Primeiro
vemos um amanhecer e perguntamos depois o que é, para que serve, para que nos
serve. O mesmo com a noite, com o riso, com a viagem ou o pranto.
Quem fez a
primeira pergunta? Quem proferiu a primeira palavra? Quem chorou pela primeira
vez? Porque é tão quente o sol? Porque se morre? Porque se ama? Porque há o som
e o silêncio? Porque há o tempo? Porque há o espaço e o infinito? Porque existo
eu? Porque existes tu? — Um dia, a escritora Clarice Lispector criou uma lista
interminável só com perguntas assim. Há um momento em que percebemos que as
perguntas deixam-nos mais perto do sentido, do aberto do sentido, do que as
respostas. Que as respostas são úteis sim, que precisamos delas para continuar
vivendo, mas que a vida transforma as próprias respostas em perguntas.
Que em
relação às coisas verdadeiramente importantes, em relação a essas poucas coisas
realmente importantes, a vida permite-nos que as escutemos duas vezes: primeiro
como resposta e só depois como pergunta. Primeiro vemos um amanhecer e
perguntamos depois o que é, para que serve, para que nos serve. O mesmo com a
noite, com o riso, com a viagem ou o pranto. O mesmo se passa com o amor.

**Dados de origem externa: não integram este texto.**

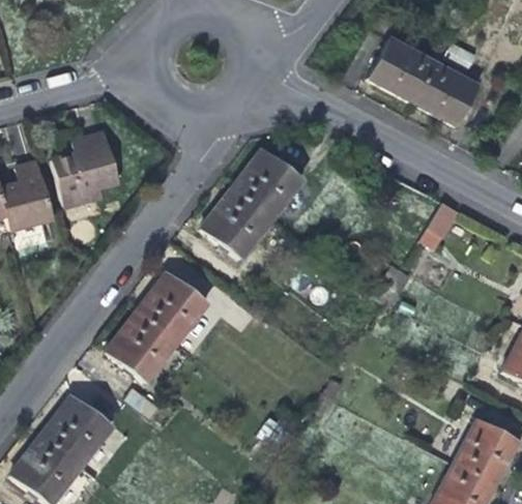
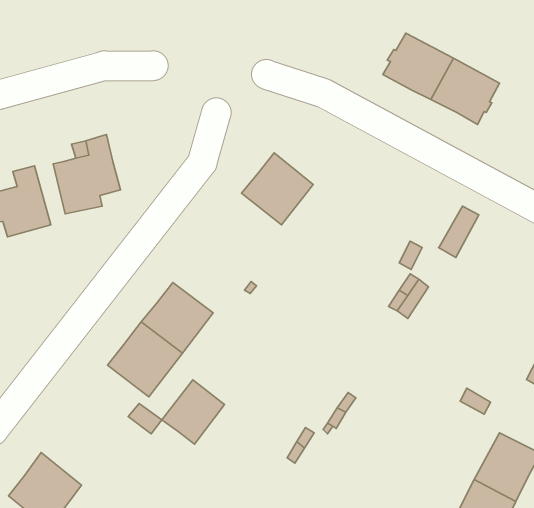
building: [200,188,271,260] -> none
building: none -> [162,380,224,444]
building: [42,396,111,466] -> none

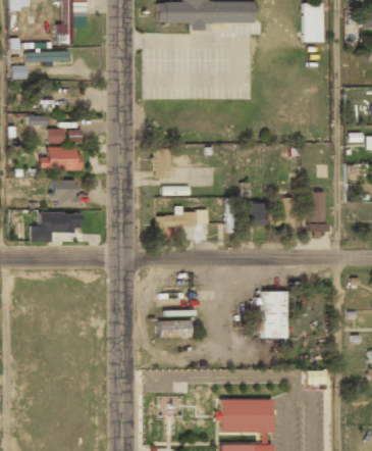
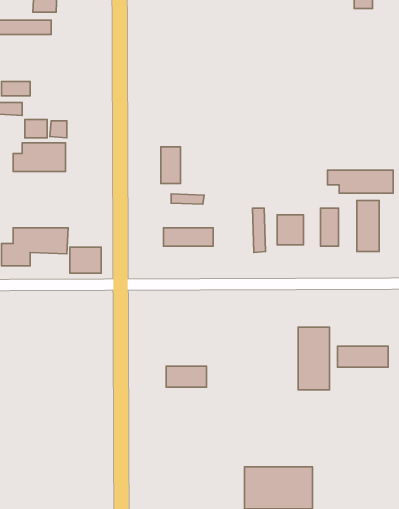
building: none -> [328,170,393,193]
building: [53,179,77,199] -> [70,247,101,273]
building: none -> [337,346,388,367]

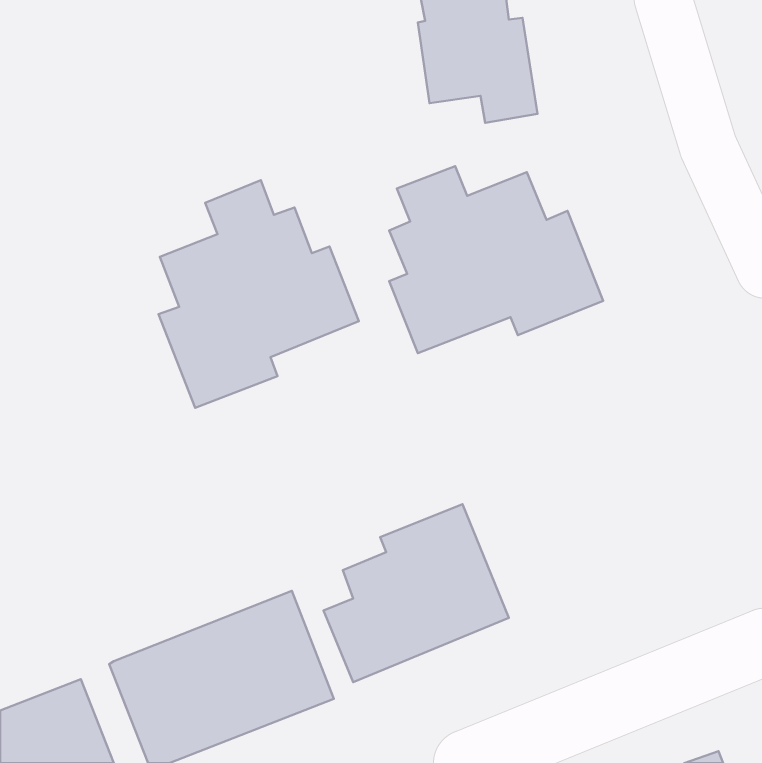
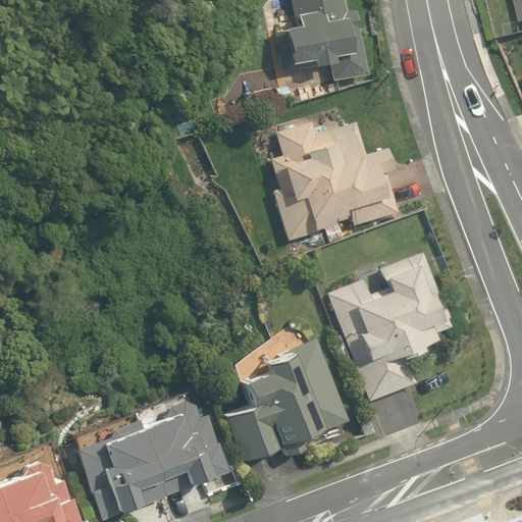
building: [158,180,359,408] -> none
building: none -> [324,246,464,407]

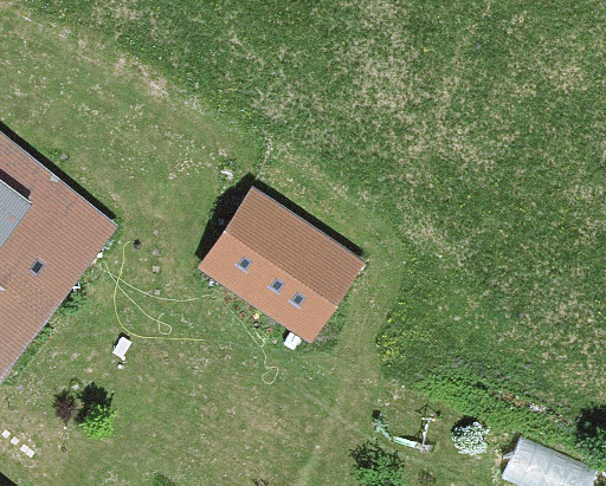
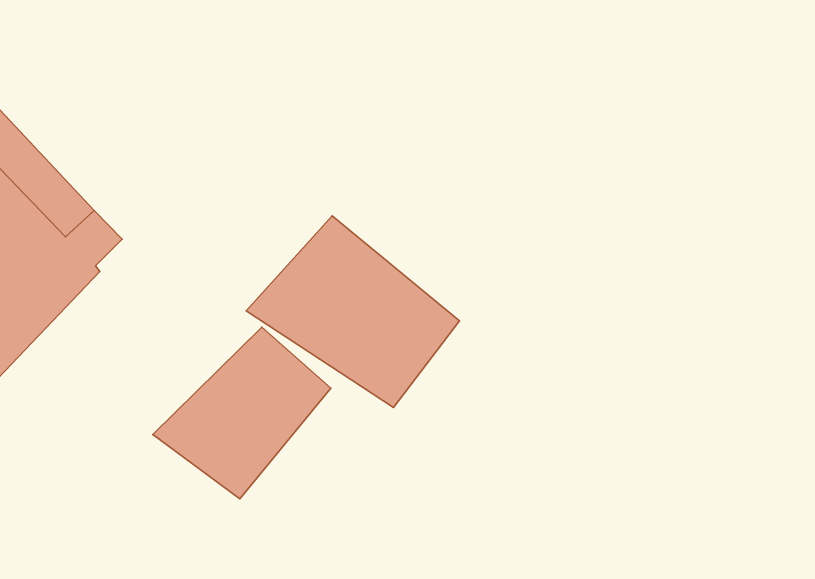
building: none -> [153,327,331,499]

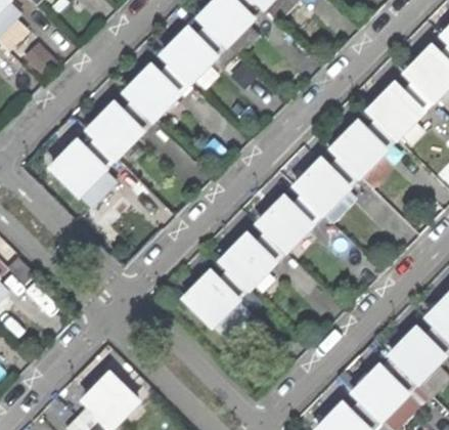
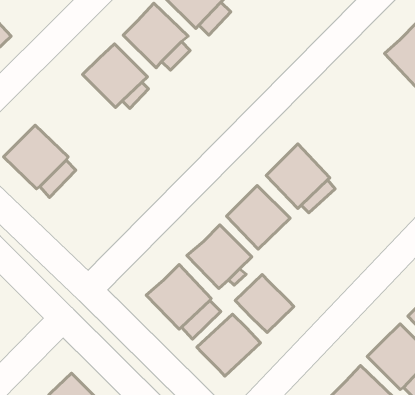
building: [365,80,424,139] -> none
building: [84,99,145,160] -> none
building: [328,118,389,177] -> none
building: none -> [235,275,294,333]
building: none -> [197,314,261,376]

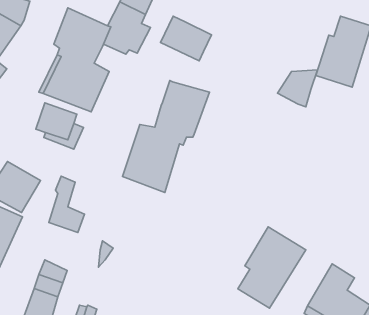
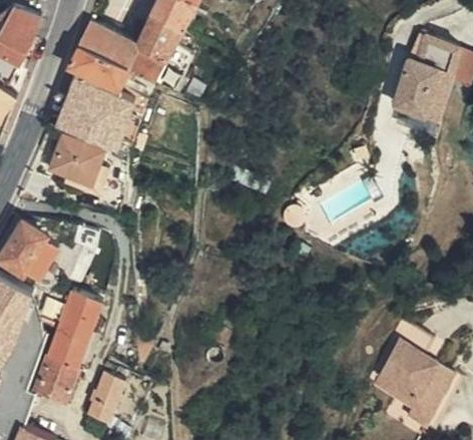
building: [160,16,211,61] -> none
building: [277,70,318,107] -> none
building: [123,80,210,192] -> none
building: [238,227,306,308] -> none
building: none -> [60,298,98,342]

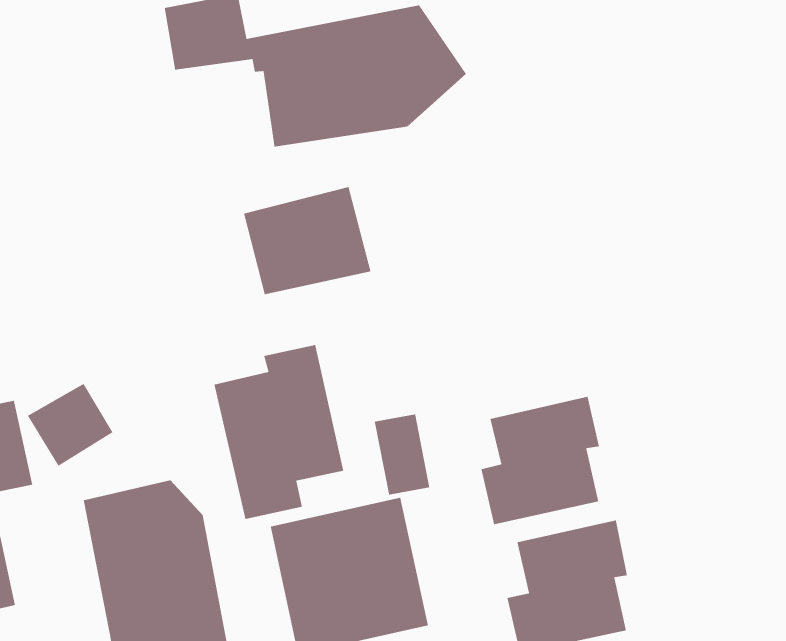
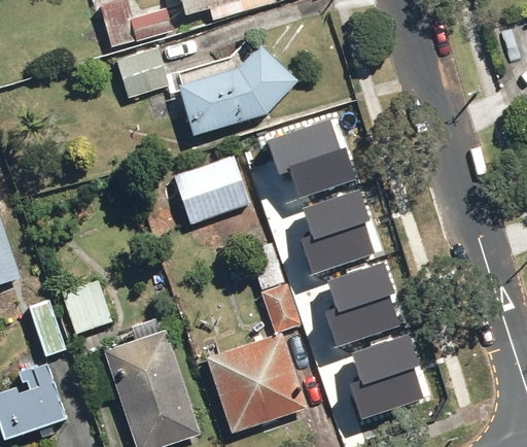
building: none -> [270,118,357,195]
building: none -> [304,185,375,270]
building: [214,344,344,520] -> none

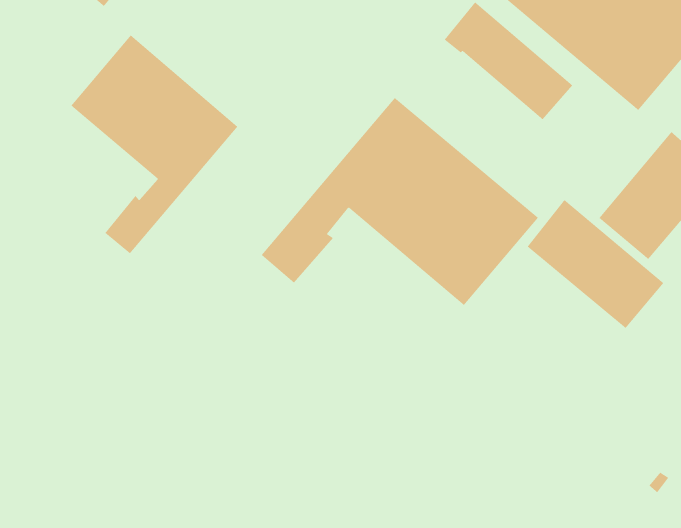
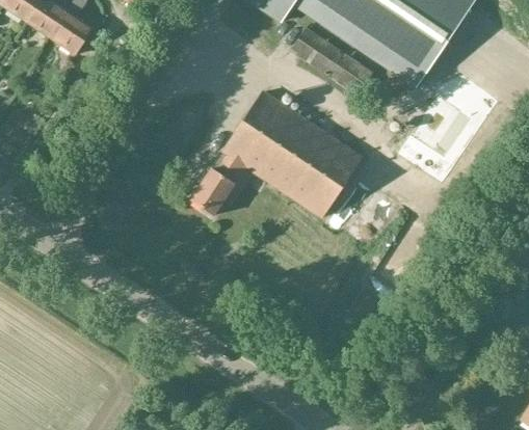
building: [71,35,238,254] -> none
building: [527,199,664,329] -> none

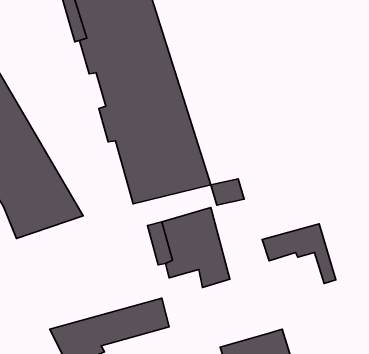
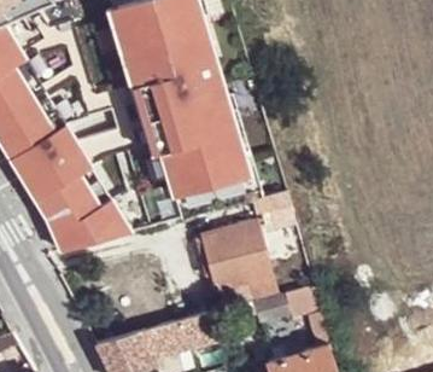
building: [262,224,336,284] -> [253,285,328,345]

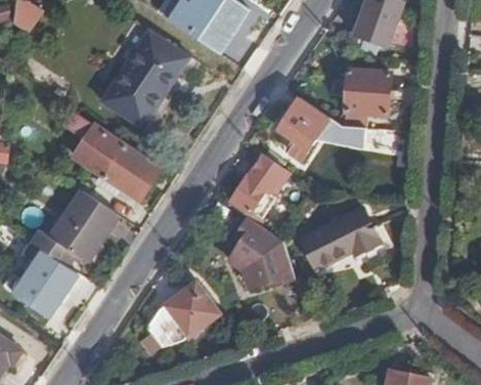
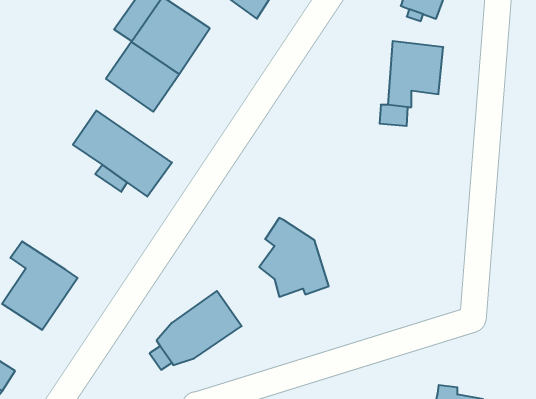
building: [280,112,321,160] -> none
building: [227,154,287,222] -> none
building: [28,190,117,265] -> none
building: [301,210,379,265] -> none

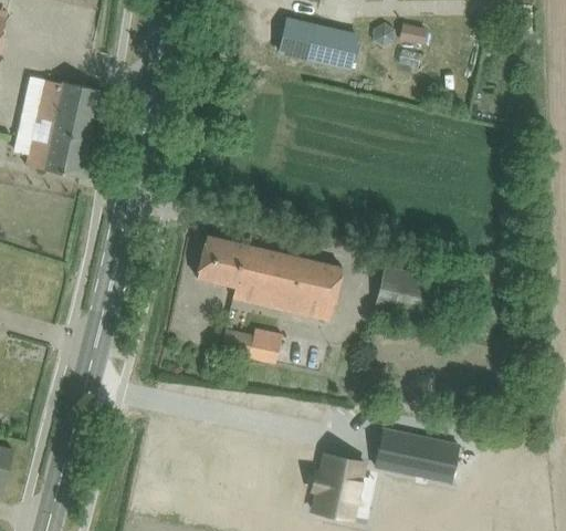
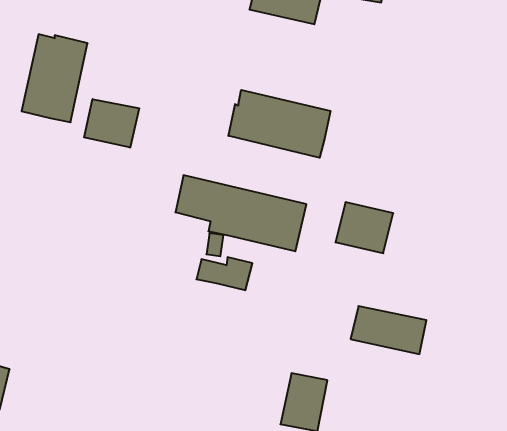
building: none -> [228,90,330,158]
building: none -> [84,99,139,148]
building: [375,429,459,482] -> [351,306,426,354]

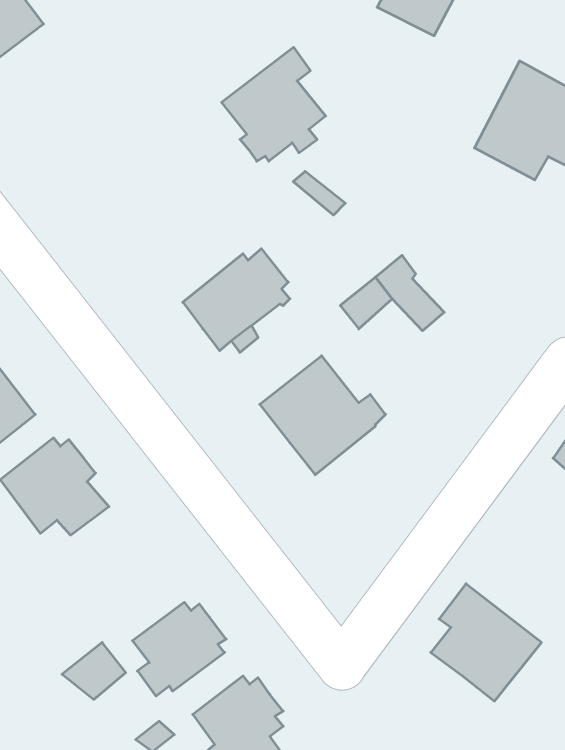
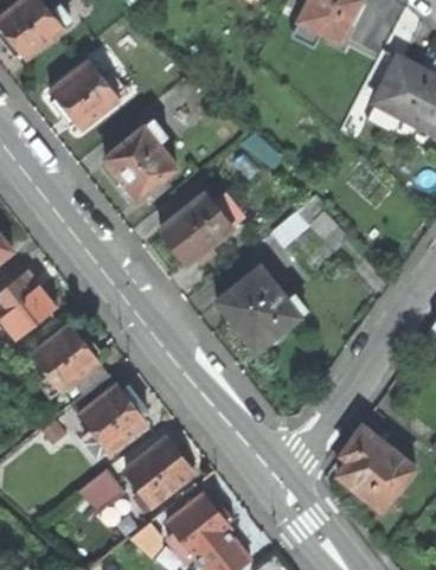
building: [222,47,326,161] -> [103,120,177,200]
building: none -> [51,64,117,129]
building: none -> [70,373,148,457]

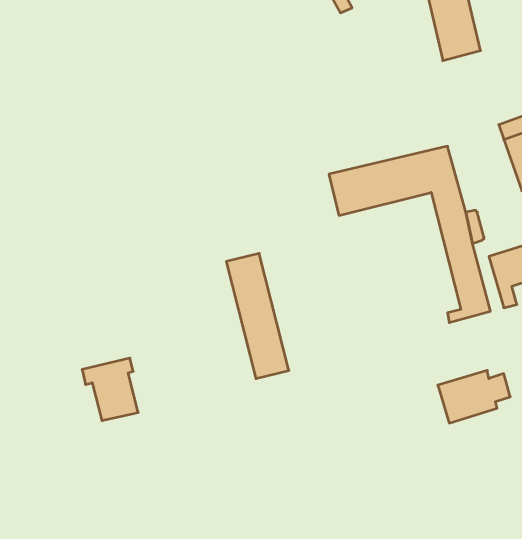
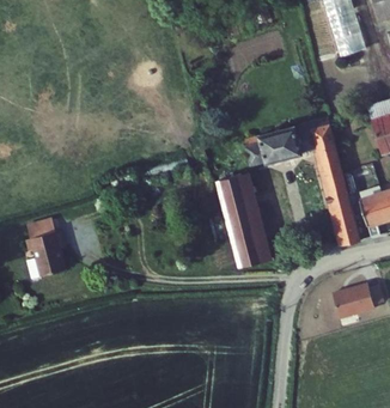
building: [226,253,289,379] -> [223,183,268,274]
building: [82,358,138,421] -> [20,231,61,276]

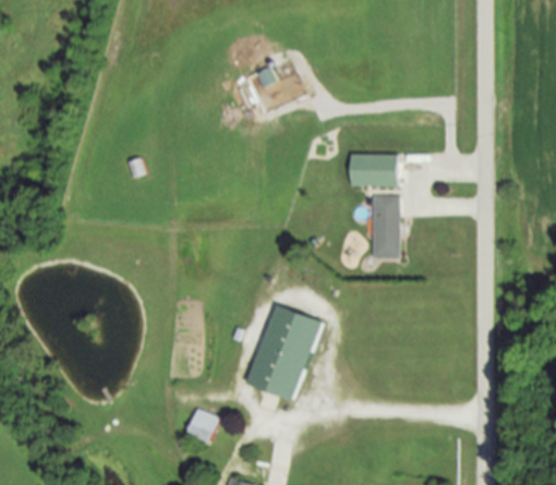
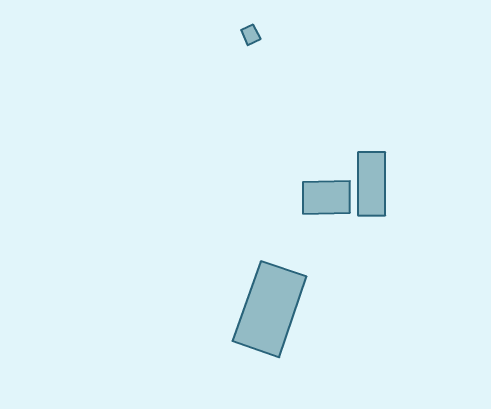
building: [350,154,397,186] -> [303,181,350,214]
building: [185,409,218,444] -> none

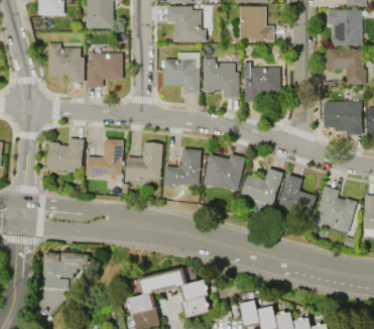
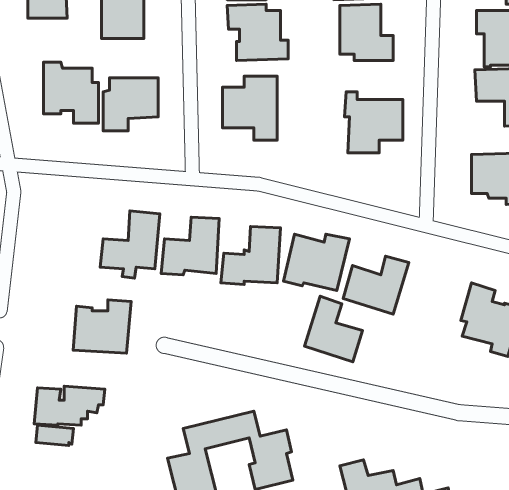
building: [203,58,238,96] -> none
building: [46,137,84,172] -> [73,300,131,353]
building: [278,174,316,216] -> [304,296,362,362]

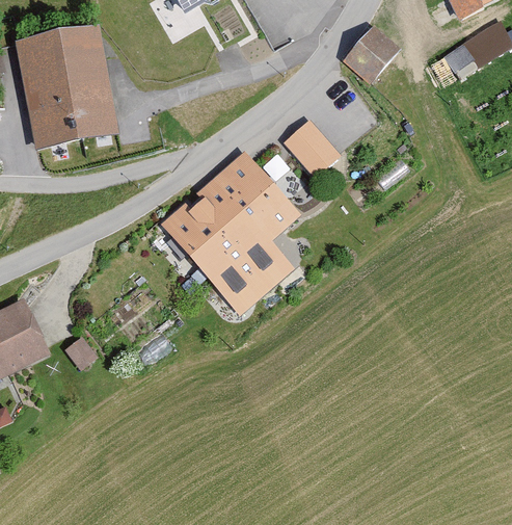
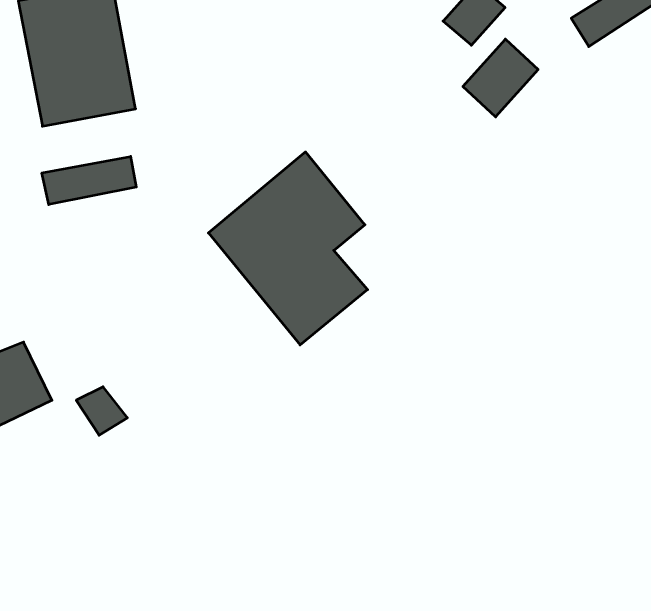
building: none -> [463,39,538,117]
building: [286,122,336,174] -> none
building: none -> [42,156,136,205]

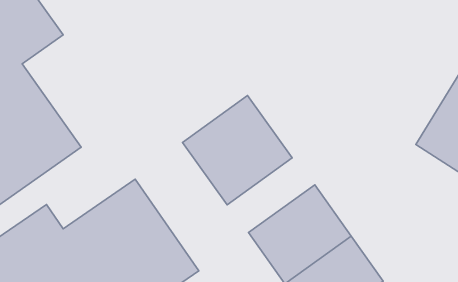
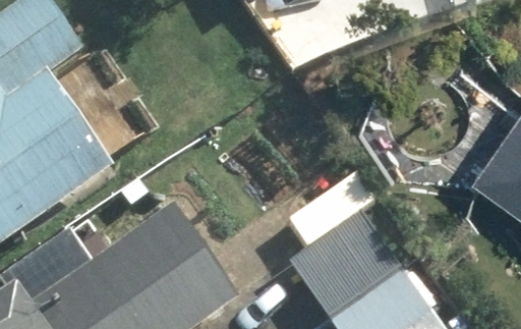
building: [182,95,292,205] -> none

Primeiro amamos e depois, numa certa hora, perguntamo-nos: “O que é o amor?”. E
não perguntamos necessariamente por nos termos enganado ou por considerarmos
insuficiente a experiência que fazemos. Há uma pergunta que brota da escassez e
do desejo, mas há outra que nasce da plenitude. Como se a pergunta fosse o
tracejado que liga o instante do agora àquilo que é desde sempre, e une a
simples parte que enxergamos à totalidade que não chegamos a ver e da qual só
nos podemos abeirar em interrogação e espanto.
“Eu sou uma
pergunta” — dizia Clarice. Mesmo se vivemos rodeados de perguntas, as mais
preciosas são, porventura, aquelas que em silêncio nos acompanham desde o
princípio, aquelas que se confundem com o que somos, como o espinho no troço da
rosa ou como a rosa que, sem sabermos como, floresce no cimo improvável daquela
sucessão de espinhos. Deveríamos dedicar mais tempo a escutar essas perguntas
que pulsam no nosso interior, tantas vezes atropeladas pela vertigem, omitidas
pelo pragmatismo ou pelo medo, adiadas para um momento ideal que depois nunca
é. De entre os défices que depois mais nos pesam, está esta carência de escuta
interna, que evitamos por ser uma prática dolorosa, mas sem a qual também não
conheceremos essa espécie de alegria irreprimível, à maneira da que se prova
num parto. Não raro, essa escuta acontece abraçando a própria solidão,
encarando-a corajosamente como um dom que nos é dado e não como a sombra de uma
dívida para connosco.
Tenho sempre
acalentado a ideia de propor no final do ano aos meus alunos que, em vez de
construírem respostas, formulassem eles as perguntas essenciais à luz do
percurso que efetuamos. A transmissão do conhecimento, se ficar refém do
provisório saber que as respostas espelham, não cumpre no fundo a sua função.
Os alunos não são apenas gestores do adquirido, naquela mecânica estúpida do
decorar para esquecer, mas devem ser encorajados a tornarem-se, eles mesmos,
perguntadores. Quanto caminho e labor nos são requeridos para chegarmos a uma
pergunta. E ainda mais: para chegarmos à pergunta decisiva, àquela que
implicará um olhar novo sobre o problema, àquela que nos mobilizará, de
inteligência, alma e coração, nos caminhos da procura. Hospedar dentro de si uma
pergunta permite-nos apercebermo-nos da necessidade de não dar, sem mais, por
concluída a viagem. Ou não a darmos nunca. Onde julgamos que está o fim, o
movimento da vida afinal começa. E voltamos às perguntas fundamentais,
resumidas assim por Teódoto, em meados do século II: “Quem sou eu? De onde
venho? Para onde vou? A quem pertenço? Por que coisa posso ser salvo?”.